Beta-normal distribution in dose–response modeling and risk assessment for quantitative responses

Abstract

To establish allowable daily intakes for humans from animal bioassay experiments, benchmark doses corresponding to low levels of risk have been proposed to replace the no-observed-adverse-effect level for non-cancer endpoints. When the experimental outcomes are quantal, each animal can be classified with or without the disease. The proportion of affected animals is observed as a function of dose and calculation of the benchmark dose is relatively simple. For quantitative responses, on the other hand, one method is to convert the continuous data to quantal data and proceed with benchmark dose estimation.

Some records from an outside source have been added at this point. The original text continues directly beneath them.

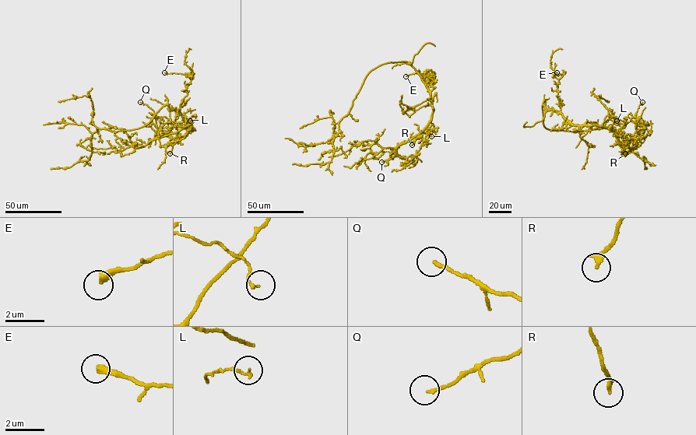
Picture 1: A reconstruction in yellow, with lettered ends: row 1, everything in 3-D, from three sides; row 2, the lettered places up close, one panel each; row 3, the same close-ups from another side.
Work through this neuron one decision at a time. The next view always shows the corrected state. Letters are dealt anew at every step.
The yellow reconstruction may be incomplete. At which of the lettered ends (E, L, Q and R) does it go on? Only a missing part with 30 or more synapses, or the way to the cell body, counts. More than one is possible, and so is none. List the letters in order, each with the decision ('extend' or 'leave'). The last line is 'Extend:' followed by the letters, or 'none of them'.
E: leave
L: leave
Q: leave
R: leave
Extend: none of them

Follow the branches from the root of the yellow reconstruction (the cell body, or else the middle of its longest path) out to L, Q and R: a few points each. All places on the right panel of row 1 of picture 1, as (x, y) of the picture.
L: (543, 104), (575, 124), (599, 125), (611, 128), (613, 121), (616, 121)
Q: (543, 104), (574, 124), (606, 126), (632, 139), (637, 134), (635, 114), (642, 102)
R: (543, 104), (547, 109), (560, 114), (574, 124), (609, 128), (616, 134), (625, 153)

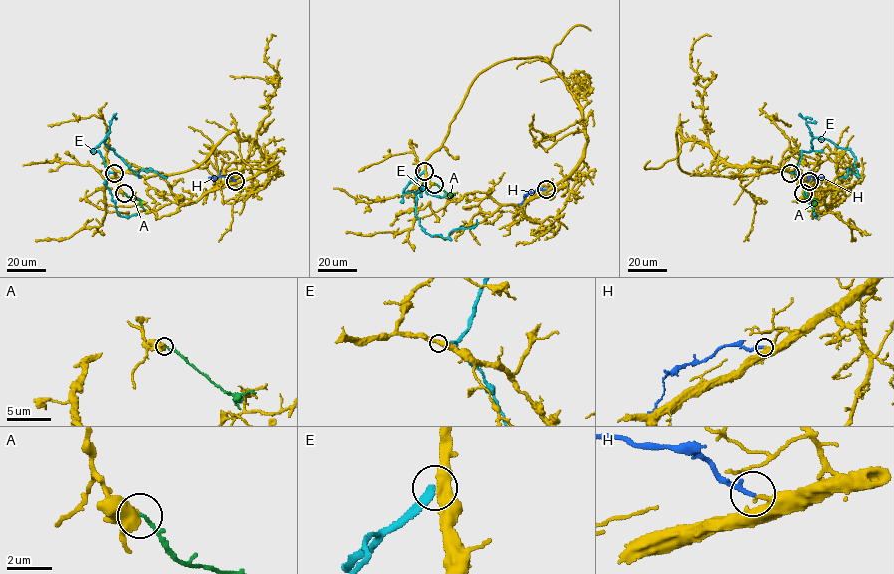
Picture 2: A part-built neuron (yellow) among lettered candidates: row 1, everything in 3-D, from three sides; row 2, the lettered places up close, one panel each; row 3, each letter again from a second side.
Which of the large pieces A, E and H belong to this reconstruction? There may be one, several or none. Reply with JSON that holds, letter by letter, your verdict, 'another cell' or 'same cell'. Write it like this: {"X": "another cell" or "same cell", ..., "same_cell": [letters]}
{"A": "another cell", "E": "another cell", "H": "same cell", "same_cell": ["H"]}

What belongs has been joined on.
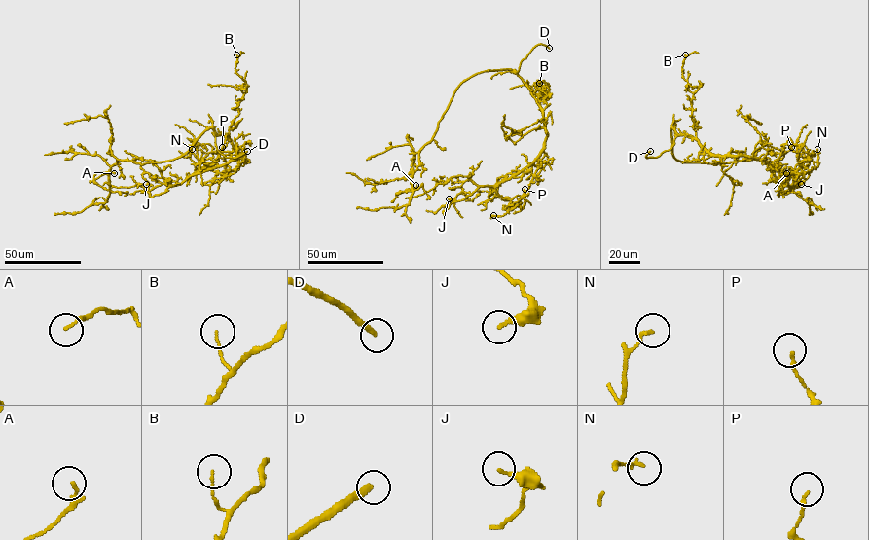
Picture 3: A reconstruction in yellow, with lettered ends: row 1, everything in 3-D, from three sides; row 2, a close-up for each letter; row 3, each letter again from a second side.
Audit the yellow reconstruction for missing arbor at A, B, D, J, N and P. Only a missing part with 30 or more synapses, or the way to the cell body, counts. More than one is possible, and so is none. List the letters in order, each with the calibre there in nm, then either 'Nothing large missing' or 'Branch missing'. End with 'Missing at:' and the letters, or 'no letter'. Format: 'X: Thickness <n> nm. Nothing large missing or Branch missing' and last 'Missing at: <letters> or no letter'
A: Thickness 140 nm. Nothing large missing
B: Thickness 90 nm. Nothing large missing
D: Thickness 240 nm. Branch missing
J: Thickness 200 nm. Nothing large missing
N: Thickness 150 nm. Nothing large missing
P: Thickness 150 nm. Nothing large missing
Missing at: D

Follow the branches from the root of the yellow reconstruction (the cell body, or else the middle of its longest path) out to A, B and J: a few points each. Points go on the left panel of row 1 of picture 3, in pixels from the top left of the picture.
A: (210, 127), (172, 160), (141, 164), (117, 159), (109, 173), (109, 190), (93, 181), (114, 173)
B: (210, 127), (229, 137), (230, 126), (238, 113), (237, 104), (247, 87), (236, 72), (236, 54)
J: (210, 127), (228, 138), (244, 156), (191, 175), (176, 185), (144, 173), (142, 177), (148, 182), (146, 184)

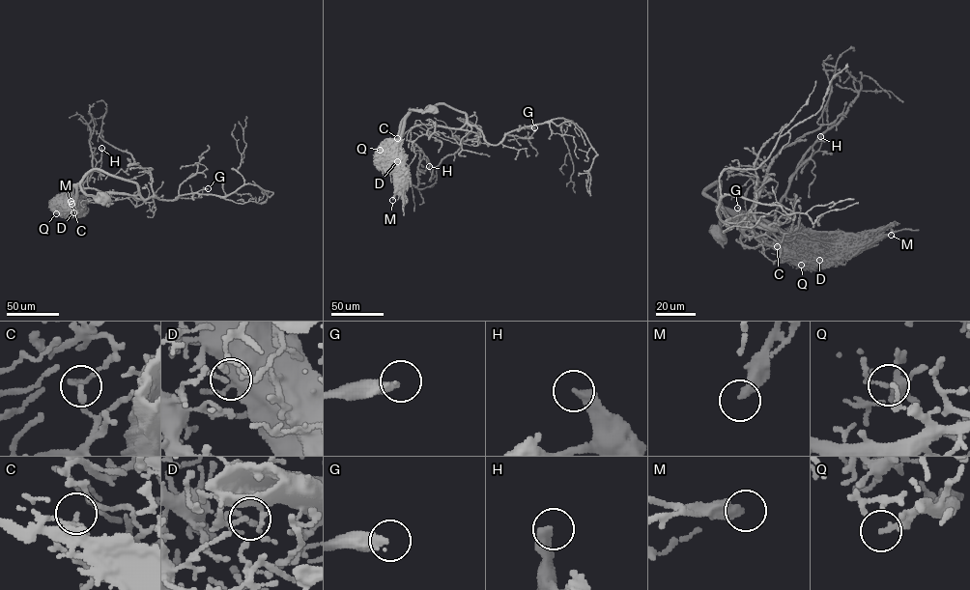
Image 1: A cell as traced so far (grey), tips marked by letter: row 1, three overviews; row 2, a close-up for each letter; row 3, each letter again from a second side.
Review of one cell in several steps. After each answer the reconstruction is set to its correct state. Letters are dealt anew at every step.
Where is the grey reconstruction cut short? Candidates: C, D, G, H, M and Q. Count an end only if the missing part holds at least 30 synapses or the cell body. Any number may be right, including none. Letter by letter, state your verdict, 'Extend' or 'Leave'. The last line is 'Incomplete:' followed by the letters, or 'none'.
C: Leave
D: Leave
G: Extend
H: Leave
M: Leave
Q: Extend
Incomplete: G, Q

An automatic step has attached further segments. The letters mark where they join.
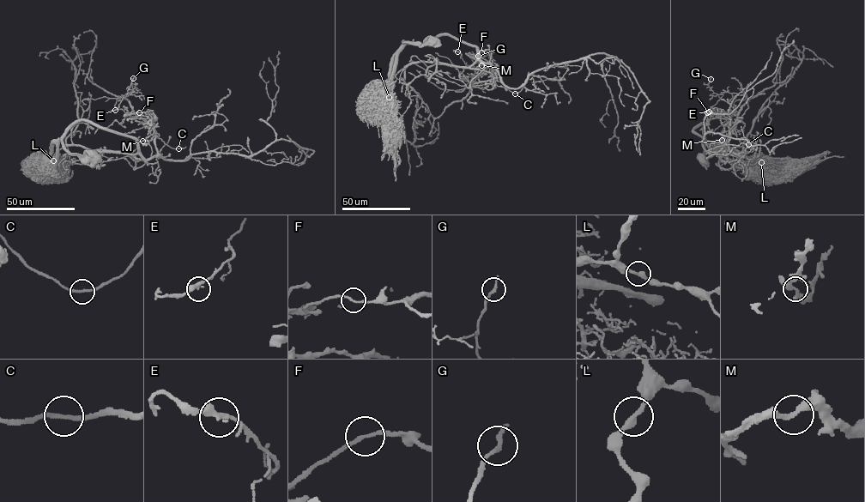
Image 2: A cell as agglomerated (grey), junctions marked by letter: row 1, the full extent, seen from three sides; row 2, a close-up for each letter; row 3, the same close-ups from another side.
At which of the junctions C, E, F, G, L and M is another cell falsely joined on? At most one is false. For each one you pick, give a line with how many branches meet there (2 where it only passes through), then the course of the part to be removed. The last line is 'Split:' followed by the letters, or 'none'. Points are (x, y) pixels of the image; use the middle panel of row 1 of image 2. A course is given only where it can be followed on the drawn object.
F: Branches: 2. Course of the part to remove: (481, 52), (493, 52), (490, 57), (497, 78), (456, 92), (474, 70), (453, 51)
Split: F

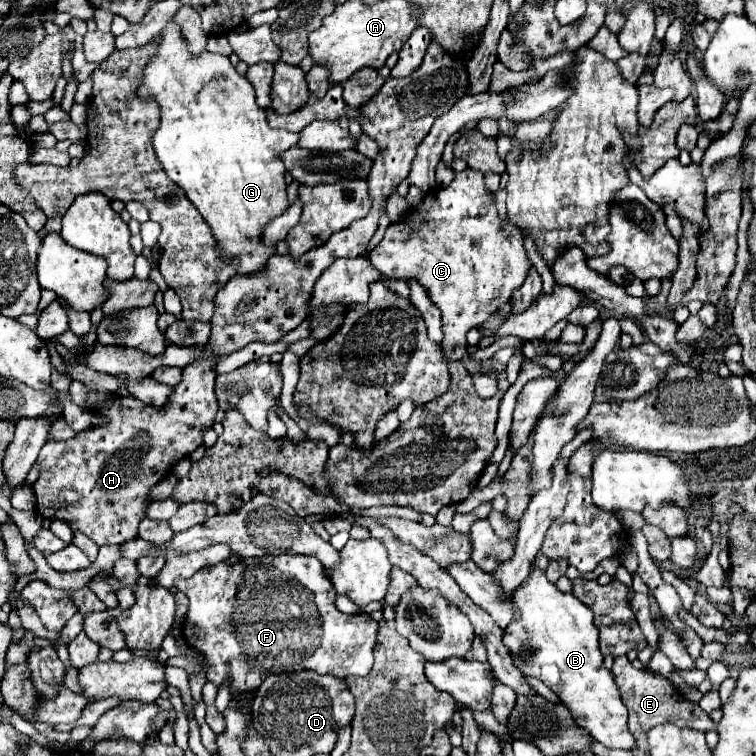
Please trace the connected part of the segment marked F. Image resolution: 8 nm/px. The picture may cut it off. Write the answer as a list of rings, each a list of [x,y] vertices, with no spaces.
[[[283,553],[281,557],[249,557],[249,561],[239,561],[237,565],[217,563],[211,569],[197,571],[189,579],[179,579],[175,585],[189,599],[183,635],[193,649],[203,653],[209,665],[207,679],[215,685],[221,685],[227,675],[231,675],[233,691],[245,691],[257,689],[273,671],[285,673],[311,669],[319,675],[333,675],[341,679],[349,675],[367,675],[371,671],[379,623],[369,615],[345,615],[335,607],[337,591],[317,557]]]

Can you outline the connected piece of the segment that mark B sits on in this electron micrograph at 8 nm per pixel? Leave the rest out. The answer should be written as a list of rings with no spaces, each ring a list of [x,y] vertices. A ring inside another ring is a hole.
[[[531,563],[527,579],[513,593],[519,619],[505,629],[503,641],[511,649],[513,663],[523,675],[543,681],[571,709],[577,725],[585,727],[599,743],[611,749],[633,749],[635,739],[627,729],[627,709],[621,703],[611,671],[603,667],[593,613],[573,595],[563,593]]]

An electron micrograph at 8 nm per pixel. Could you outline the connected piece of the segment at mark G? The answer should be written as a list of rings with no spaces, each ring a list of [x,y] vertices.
[[[169,21],[155,39],[157,51],[141,69],[141,83],[137,87],[137,97],[143,101],[157,101],[161,109],[161,123],[151,137],[155,155],[167,177],[185,191],[189,201],[205,217],[225,255],[239,261],[237,273],[255,273],[275,253],[275,247],[261,245],[261,229],[287,209],[285,167],[277,155],[293,147],[299,141],[299,133],[271,129],[265,119],[265,109],[255,103],[253,85],[235,71],[229,57],[209,51],[191,55],[189,43],[175,21]]]

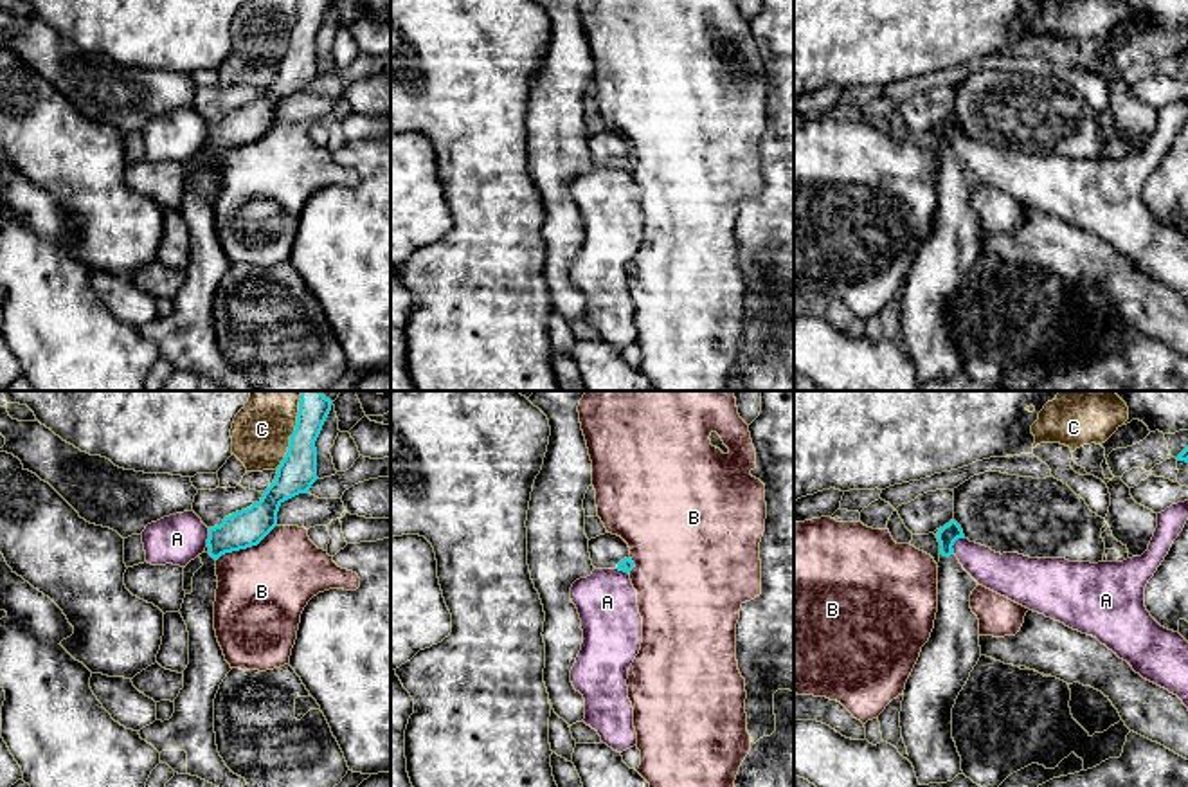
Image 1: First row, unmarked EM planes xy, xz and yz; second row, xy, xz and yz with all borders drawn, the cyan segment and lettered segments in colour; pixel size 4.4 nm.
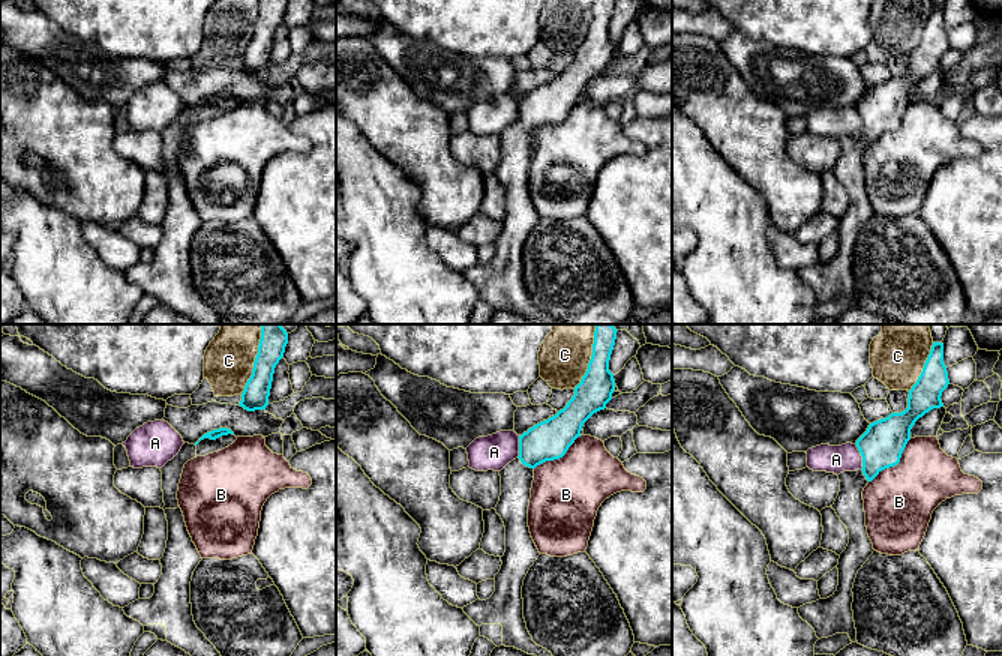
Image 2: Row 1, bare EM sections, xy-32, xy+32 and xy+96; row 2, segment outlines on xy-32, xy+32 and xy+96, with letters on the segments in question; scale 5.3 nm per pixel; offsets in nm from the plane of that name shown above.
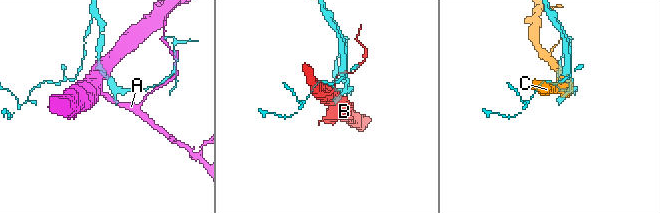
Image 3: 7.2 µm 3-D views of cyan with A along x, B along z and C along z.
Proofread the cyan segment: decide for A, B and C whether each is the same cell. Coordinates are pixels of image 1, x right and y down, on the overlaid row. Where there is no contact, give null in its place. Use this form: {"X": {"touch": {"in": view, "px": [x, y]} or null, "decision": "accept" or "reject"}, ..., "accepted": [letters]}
{"A": {"touch": {"in": "yz", "px": [954, 541]}, "decision": "reject"}, "B": {"touch": {"in": "xy", "px": [245, 548]}, "decision": "reject"}, "C": {"touch": {"in": "xy", "px": [294, 431]}, "decision": "reject"}, "accepted": []}

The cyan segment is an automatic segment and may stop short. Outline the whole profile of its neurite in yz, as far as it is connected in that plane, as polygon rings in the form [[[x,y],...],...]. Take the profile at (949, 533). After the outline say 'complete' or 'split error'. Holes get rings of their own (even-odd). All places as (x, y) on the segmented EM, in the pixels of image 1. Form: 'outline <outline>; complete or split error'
outline [[[950,520],[938,531],[938,612],[929,641],[905,683],[900,728],[918,783],[947,783],[961,774],[961,756],[952,738],[952,708],[970,672],[981,657],[979,620],[970,609],[970,594],[977,582],[963,569],[954,555],[954,542],[965,538],[961,526]]]; split error

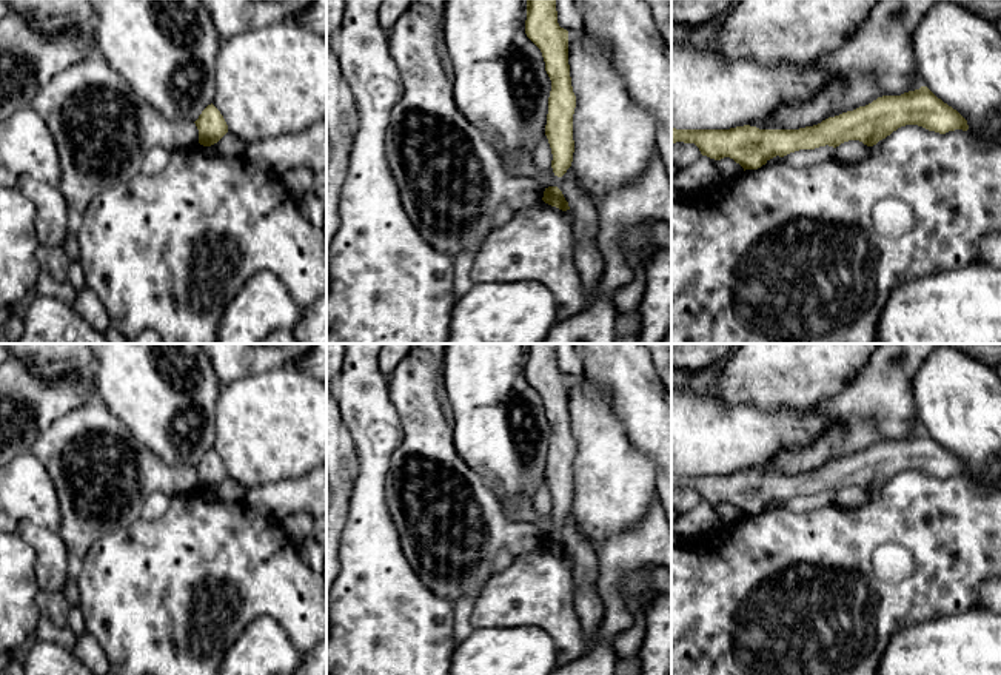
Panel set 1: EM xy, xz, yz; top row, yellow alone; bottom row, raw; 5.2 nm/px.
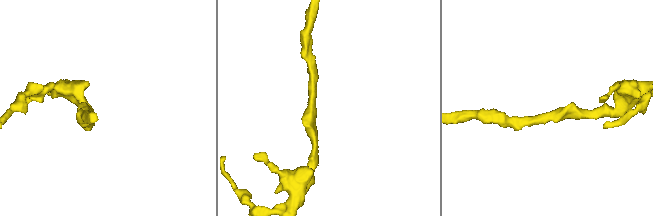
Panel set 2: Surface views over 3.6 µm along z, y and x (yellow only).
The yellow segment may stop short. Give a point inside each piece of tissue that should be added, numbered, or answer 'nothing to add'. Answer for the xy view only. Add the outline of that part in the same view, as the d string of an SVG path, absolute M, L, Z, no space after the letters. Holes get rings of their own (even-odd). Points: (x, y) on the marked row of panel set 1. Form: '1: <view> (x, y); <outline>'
nothing to add

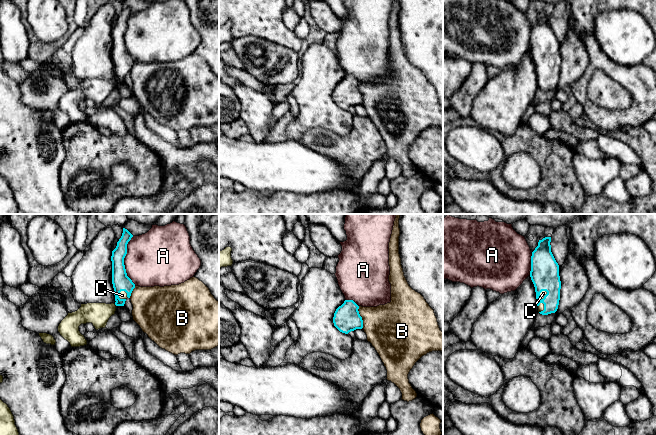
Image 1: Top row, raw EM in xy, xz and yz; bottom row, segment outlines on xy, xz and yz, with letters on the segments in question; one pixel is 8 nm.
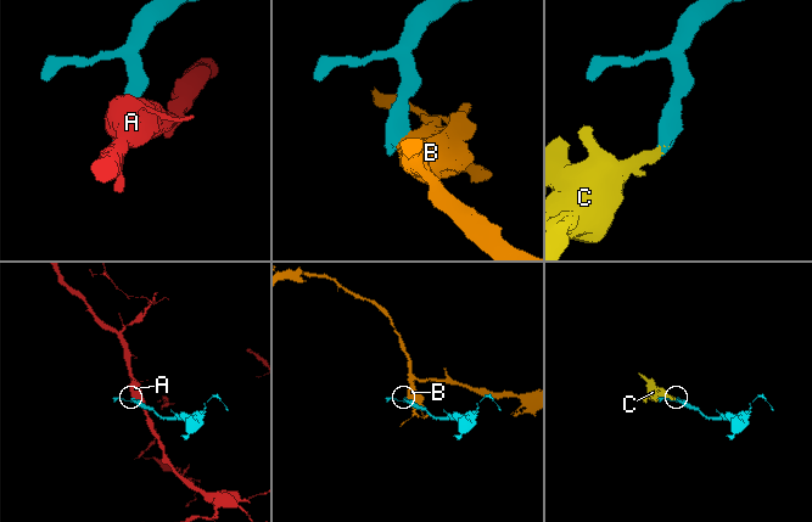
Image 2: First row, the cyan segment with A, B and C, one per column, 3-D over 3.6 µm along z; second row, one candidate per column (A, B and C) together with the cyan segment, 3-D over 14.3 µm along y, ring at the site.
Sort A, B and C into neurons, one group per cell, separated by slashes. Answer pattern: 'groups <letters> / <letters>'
groups A / B / C

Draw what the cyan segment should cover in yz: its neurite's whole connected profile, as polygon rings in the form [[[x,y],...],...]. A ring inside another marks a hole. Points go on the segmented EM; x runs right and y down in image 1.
[[[551,237],[539,240],[532,252],[530,277],[535,287],[538,312],[555,313],[560,300],[559,265],[551,252]]]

Another method which has found more popularity (Crump, Risk Anal 15:79–89; 1995) is to fit an appropriate dose–response model to the continuous data, and directly estimate the risk and benchmark doses. The normal distribution has often been used in the past as a dose–response model. However, for non-symmetric data, the normal distribution can lead to erroneous results. Here, we propose the use of the class of beta-normal distribution and demonstrate its application in risk assessment for quantitative responses. The most important feature of this class of distributions is its generality, encompassing a wide range of distributional shapes including the normal distribution as a special case. The properties of the model are briefly discussed and risk estimates are derived based on the asymptotic properties of the maximum likelihood estimates. An example is used for illustration.